Understanding brain development and psychiatric illness
Adverse events in utero increase risk for serious psychiatric disorders such as schizophrenia. Research in our laboratory focuses on how known risk-factors for schizophrenia, including developmental vitamin D (DVD) deficiency, change the way the brain develops. The Eyles group has developed an extremely sensitive LC/MS/MS assay for vitamin D species in blood spot cards. This assay allowed the landmark study in 2010 implicating maternal levels of vitamin D as a risk factor for schizophrenia to be conducted.
Vitamin D has long been known to be important for calcium absorption and bone health, but it is only relatively recently that attention has been directed to its role in cellular differentiation and brain development. In 2005 we mapped the distribution of the vitamin D receptor in human brain, and showed the close anatomical relationship between vitamin D signalling and metabolism in both rodent and human brain. Over the past 12 years we have been exploring what role vitamin D plays in the developing brain and how the maternal absence of this vitamin may affect brain function and behaviour.

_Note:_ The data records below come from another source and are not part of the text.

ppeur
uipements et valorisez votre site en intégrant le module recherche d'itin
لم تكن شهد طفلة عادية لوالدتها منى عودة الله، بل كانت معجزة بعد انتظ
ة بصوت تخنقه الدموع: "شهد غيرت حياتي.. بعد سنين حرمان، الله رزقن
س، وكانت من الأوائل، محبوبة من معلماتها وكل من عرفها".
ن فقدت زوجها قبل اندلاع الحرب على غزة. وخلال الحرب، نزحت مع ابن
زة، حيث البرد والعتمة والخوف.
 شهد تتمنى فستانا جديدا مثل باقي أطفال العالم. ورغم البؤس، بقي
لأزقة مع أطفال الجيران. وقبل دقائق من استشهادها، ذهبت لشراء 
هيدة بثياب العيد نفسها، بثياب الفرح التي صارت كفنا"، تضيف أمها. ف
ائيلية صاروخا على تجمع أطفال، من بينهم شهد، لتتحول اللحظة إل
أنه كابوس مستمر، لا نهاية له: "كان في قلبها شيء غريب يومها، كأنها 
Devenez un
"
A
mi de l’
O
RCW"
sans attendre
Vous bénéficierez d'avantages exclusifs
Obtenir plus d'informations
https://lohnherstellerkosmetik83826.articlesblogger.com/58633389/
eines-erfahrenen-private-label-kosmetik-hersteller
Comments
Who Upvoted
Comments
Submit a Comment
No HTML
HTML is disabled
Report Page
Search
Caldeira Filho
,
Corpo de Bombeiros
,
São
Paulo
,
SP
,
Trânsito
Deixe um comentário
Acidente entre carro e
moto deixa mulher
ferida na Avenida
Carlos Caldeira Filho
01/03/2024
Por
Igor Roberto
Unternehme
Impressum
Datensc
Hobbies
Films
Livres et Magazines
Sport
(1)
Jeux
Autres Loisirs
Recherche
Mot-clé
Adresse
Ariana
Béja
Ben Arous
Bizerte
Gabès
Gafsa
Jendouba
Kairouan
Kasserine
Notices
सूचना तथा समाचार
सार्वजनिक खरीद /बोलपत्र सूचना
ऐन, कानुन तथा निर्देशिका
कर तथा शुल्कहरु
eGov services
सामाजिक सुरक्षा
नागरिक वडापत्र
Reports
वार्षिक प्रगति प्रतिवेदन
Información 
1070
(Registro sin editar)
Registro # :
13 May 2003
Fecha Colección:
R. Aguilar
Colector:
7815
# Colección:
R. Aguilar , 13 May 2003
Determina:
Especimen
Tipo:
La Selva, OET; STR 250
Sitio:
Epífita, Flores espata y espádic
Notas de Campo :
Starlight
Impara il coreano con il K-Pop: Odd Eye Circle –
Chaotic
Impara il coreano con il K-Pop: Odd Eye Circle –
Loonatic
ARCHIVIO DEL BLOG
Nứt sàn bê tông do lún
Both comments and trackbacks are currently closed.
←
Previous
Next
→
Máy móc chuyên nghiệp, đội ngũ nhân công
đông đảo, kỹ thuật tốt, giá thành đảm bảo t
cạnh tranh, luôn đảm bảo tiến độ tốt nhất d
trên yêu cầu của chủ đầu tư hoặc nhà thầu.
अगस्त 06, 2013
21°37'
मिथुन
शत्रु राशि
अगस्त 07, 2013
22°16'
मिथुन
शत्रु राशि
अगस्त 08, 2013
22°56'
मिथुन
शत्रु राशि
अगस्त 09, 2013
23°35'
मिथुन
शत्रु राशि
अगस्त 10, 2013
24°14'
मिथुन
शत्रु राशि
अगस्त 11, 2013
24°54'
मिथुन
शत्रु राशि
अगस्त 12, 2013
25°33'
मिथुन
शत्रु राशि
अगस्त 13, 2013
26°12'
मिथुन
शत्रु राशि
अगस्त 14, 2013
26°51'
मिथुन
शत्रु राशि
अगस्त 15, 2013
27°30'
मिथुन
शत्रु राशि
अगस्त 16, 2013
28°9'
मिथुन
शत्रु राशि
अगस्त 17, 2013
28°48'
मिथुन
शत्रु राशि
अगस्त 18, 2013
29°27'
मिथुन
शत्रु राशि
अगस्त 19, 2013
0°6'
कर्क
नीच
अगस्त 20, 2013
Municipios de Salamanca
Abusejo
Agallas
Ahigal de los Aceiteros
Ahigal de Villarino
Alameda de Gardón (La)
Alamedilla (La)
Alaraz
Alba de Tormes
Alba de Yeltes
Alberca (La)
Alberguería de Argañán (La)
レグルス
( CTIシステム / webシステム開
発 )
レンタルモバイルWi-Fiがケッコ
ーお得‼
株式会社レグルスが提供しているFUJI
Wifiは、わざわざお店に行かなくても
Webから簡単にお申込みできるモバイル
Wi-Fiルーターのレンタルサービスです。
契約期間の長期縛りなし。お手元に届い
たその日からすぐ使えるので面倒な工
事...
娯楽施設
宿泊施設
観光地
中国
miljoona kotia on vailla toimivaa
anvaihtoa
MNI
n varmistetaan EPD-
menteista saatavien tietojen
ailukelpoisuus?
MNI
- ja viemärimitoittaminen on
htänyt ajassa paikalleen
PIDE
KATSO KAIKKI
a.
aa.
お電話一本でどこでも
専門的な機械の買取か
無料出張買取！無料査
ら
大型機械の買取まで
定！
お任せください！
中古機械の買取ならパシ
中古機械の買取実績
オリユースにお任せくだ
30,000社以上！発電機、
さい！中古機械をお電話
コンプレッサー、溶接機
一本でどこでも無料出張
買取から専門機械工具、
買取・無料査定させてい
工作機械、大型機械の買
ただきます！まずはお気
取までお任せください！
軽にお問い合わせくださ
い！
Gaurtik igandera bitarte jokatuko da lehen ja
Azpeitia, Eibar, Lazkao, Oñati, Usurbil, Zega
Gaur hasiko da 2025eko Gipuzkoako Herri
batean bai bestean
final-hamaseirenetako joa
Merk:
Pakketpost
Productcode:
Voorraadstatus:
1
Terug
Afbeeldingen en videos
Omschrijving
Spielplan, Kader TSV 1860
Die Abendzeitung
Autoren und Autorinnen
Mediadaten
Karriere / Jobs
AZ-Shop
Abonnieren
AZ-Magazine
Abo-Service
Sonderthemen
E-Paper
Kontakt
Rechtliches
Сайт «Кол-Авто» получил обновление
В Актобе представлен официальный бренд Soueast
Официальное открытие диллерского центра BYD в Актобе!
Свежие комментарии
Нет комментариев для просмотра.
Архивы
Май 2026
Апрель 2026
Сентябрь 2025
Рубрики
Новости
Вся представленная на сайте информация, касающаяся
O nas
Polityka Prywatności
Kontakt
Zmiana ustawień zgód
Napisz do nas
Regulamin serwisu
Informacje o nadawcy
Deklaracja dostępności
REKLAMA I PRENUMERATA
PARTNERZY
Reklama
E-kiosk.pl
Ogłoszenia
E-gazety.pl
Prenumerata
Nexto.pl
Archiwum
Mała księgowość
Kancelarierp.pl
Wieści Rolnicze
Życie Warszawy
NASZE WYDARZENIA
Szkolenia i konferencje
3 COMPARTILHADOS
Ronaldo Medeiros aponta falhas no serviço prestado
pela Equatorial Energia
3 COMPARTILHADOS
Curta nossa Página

We have recently discovered a mechanism of post-translational modification of the vitamin D receptor that may profoundly affect vitamin D signally selectively in the developing brain.
Schizophrenia is also closely associated with abnormalities in dopamine transmission. The group’s work in DVD- deficient animals confirms this. We have now fast-tracked some of our discoveries in rodent models into other model systems more amenable to high-throughput neuroscience such as the fruit fly and zebrafish. Using these model species the team has established models of restricted early transient impairments in dopaminergic development which we predict may be of aetiological relevance to what is happening in the developing human brain in schizophrenia.
- Is Developmental Vitamin D deficiency a risk factor for Schizophrenia and Autism?
- Does Developmental Vitamin D deficiency impair cognition in adult offspring?
- Does prenatal vitamin D deficiency lead to altered brain function in adulthood?
- How does Foetal Alcohol syndrome lead to impaired brain function?
- Does adult vitamin D deficiency lead to altered brain function?
- Developmental Vitamin D deficiency induces impairments in Dopamine signalling; What are the mechanisms behind this
- Can early intervention with antipsychotic drugs avert the onset of phenotypes important to schizophrenia in animal models?